(Stored entries)
○ ○ ○ ○ ○ ○ ○

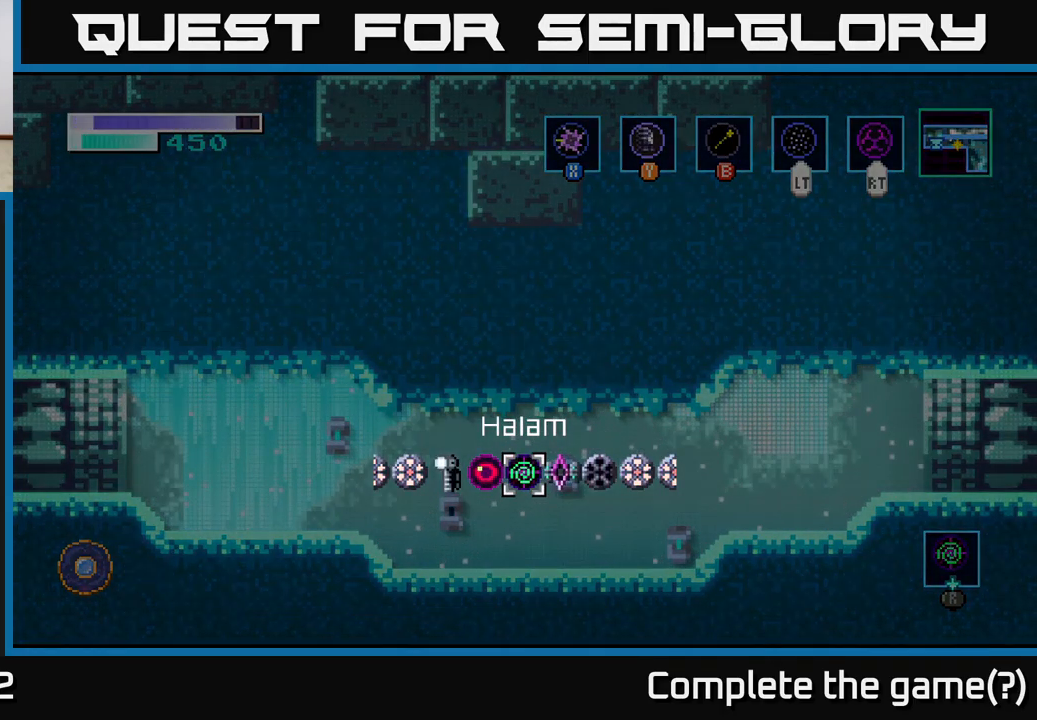
{"buttons": ["R1"], "left_stick": "center", "right_stick": "center", "events": [[67, "left_stick", "right"], [233, "left_stick", "center"]]}
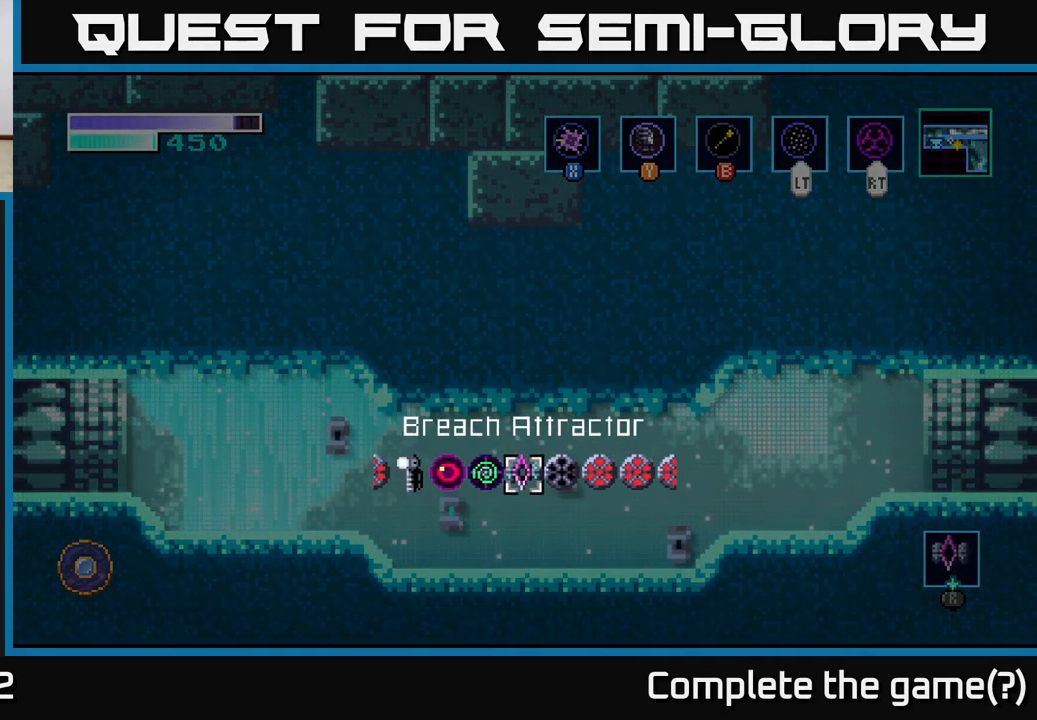
{"buttons": ["R1"], "left_stick": "left", "right_stick": "center", "events": [[200, "left_stick", "left"], [333, "left_stick", "center"], [400, "left_stick", "left"]]}
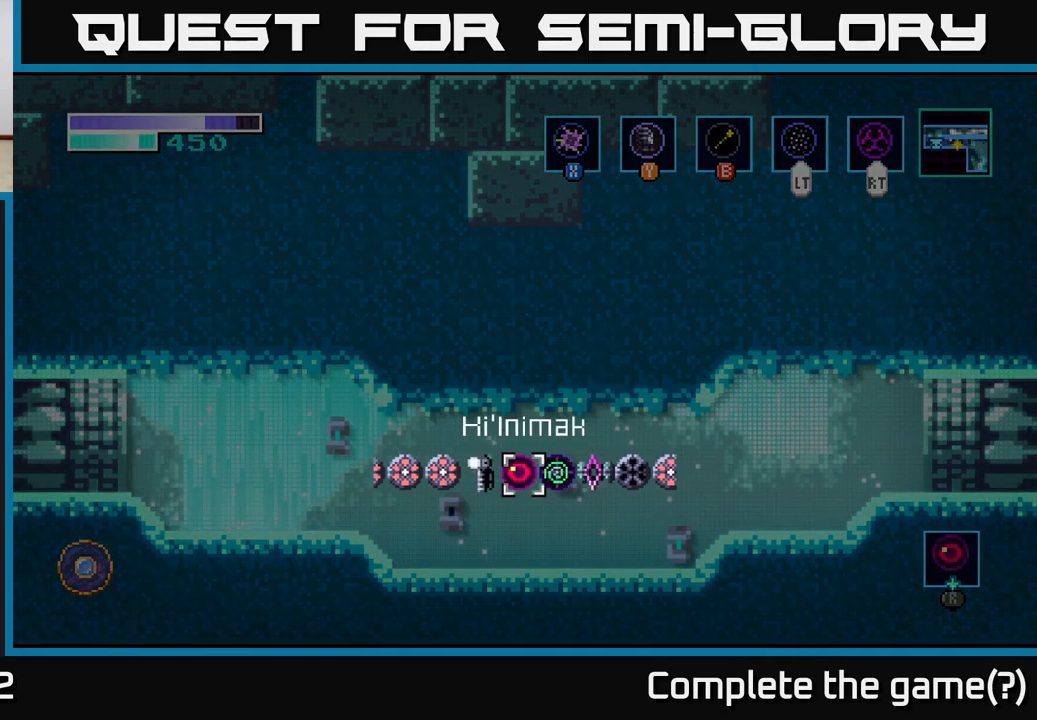
{"buttons": [], "left_stick": "center", "right_stick": "center", "events": [[150, "left_stick", "center"], [283, "left_stick", "right"], [433, "left_stick", "center"], [483, "R1", "up"]]}
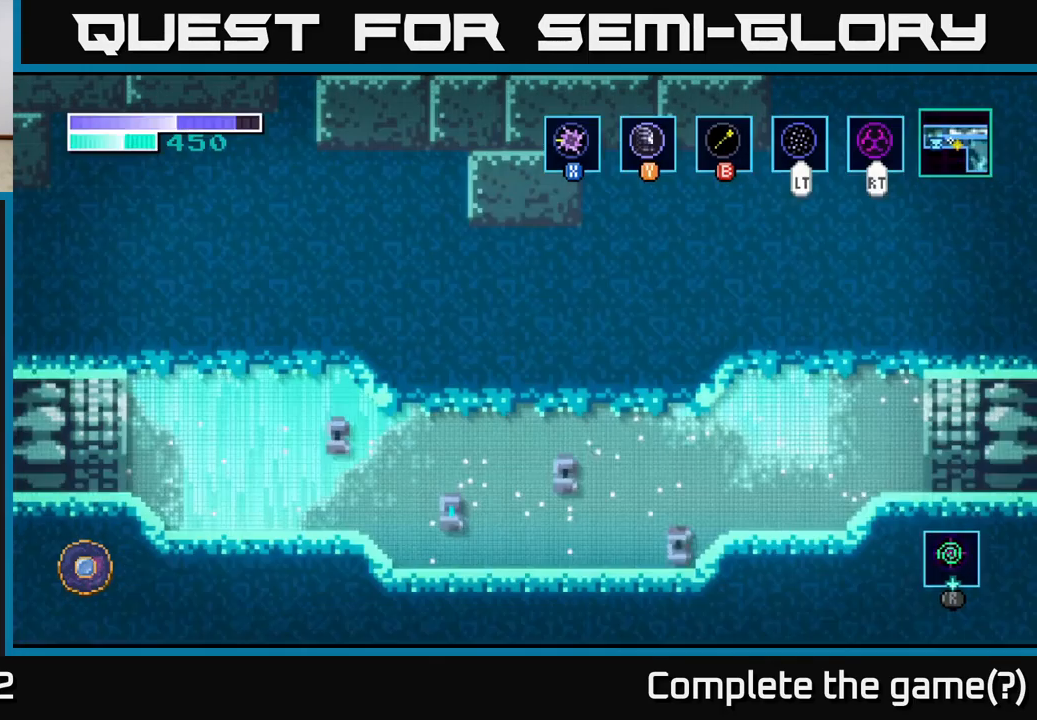
{"buttons": [], "left_stick": "left", "right_stick": "center", "events": [[17, "left_stick", "left"]]}
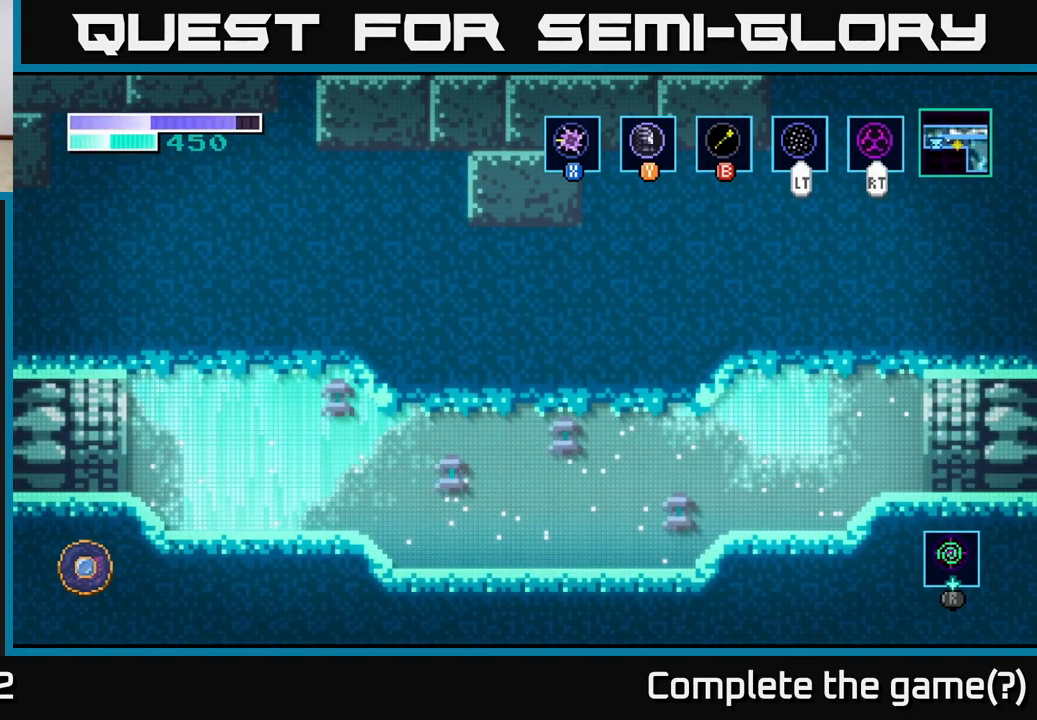
{"buttons": [], "left_stick": "left", "right_stick": "center", "events": []}
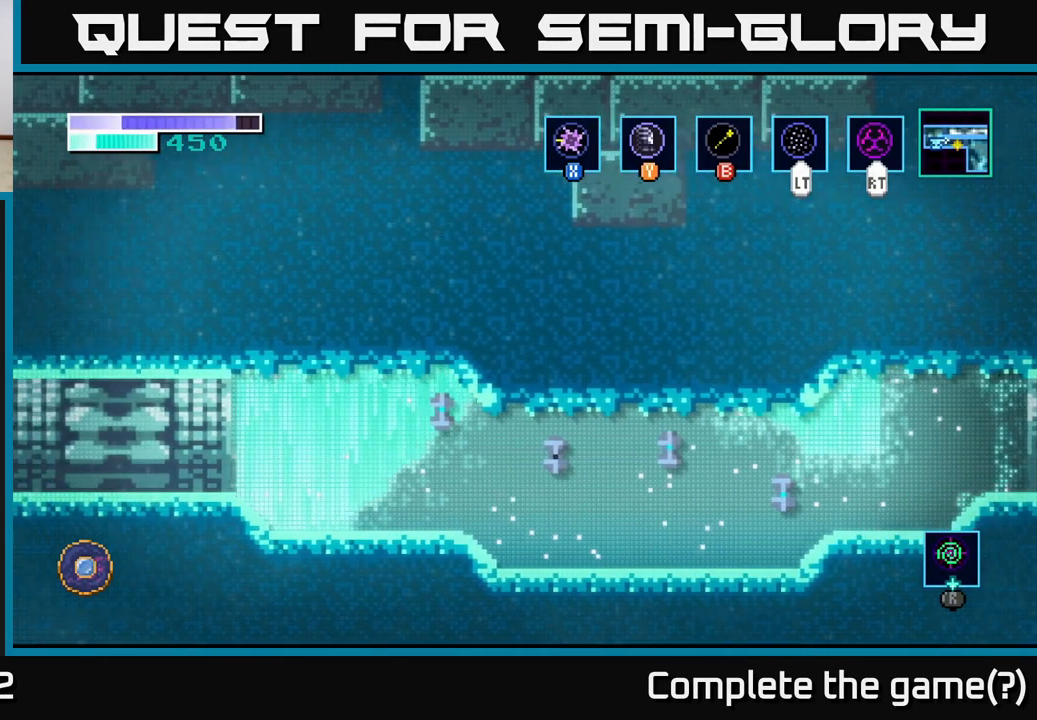
{"buttons": [], "left_stick": "left", "right_stick": "center", "events": [[283, "left_stick", "center"], [450, "left_stick", "left"]]}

○ ○ ○ ○ ○ ○ ○

[What needs to be done] Reprint each of the records exactly and skip the images.

[Expected answer]
{"buttons": ["R1"], "left_stick": "center", "right_stick": "center", "events": [[67, "left_stick", "right"], [233, "left_stick", "center"]]}
{"buttons": ["R1"], "left_stick": "left", "right_stick": "center", "events": [[200, "left_stick", "left"], [333, "left_stick", "center"], [400, "left_stick", "left"]]}
{"buttons": [], "left_stick": "center", "right_stick": "center", "events": [[150, "left_stick", "center"], [283, "left_stick", "right"], [433, "left_stick", "center"], [483, "R1", "up"]]}
{"buttons": [], "left_stick": "left", "right_stick": "center", "events": [[17, "left_stick", "left"]]}
{"buttons": [], "left_stick": "left", "right_stick": "center", "events": []}
{"buttons": [], "left_stick": "left", "right_stick": "center", "events": [[283, "left_stick", "center"], [450, "left_stick", "left"]]}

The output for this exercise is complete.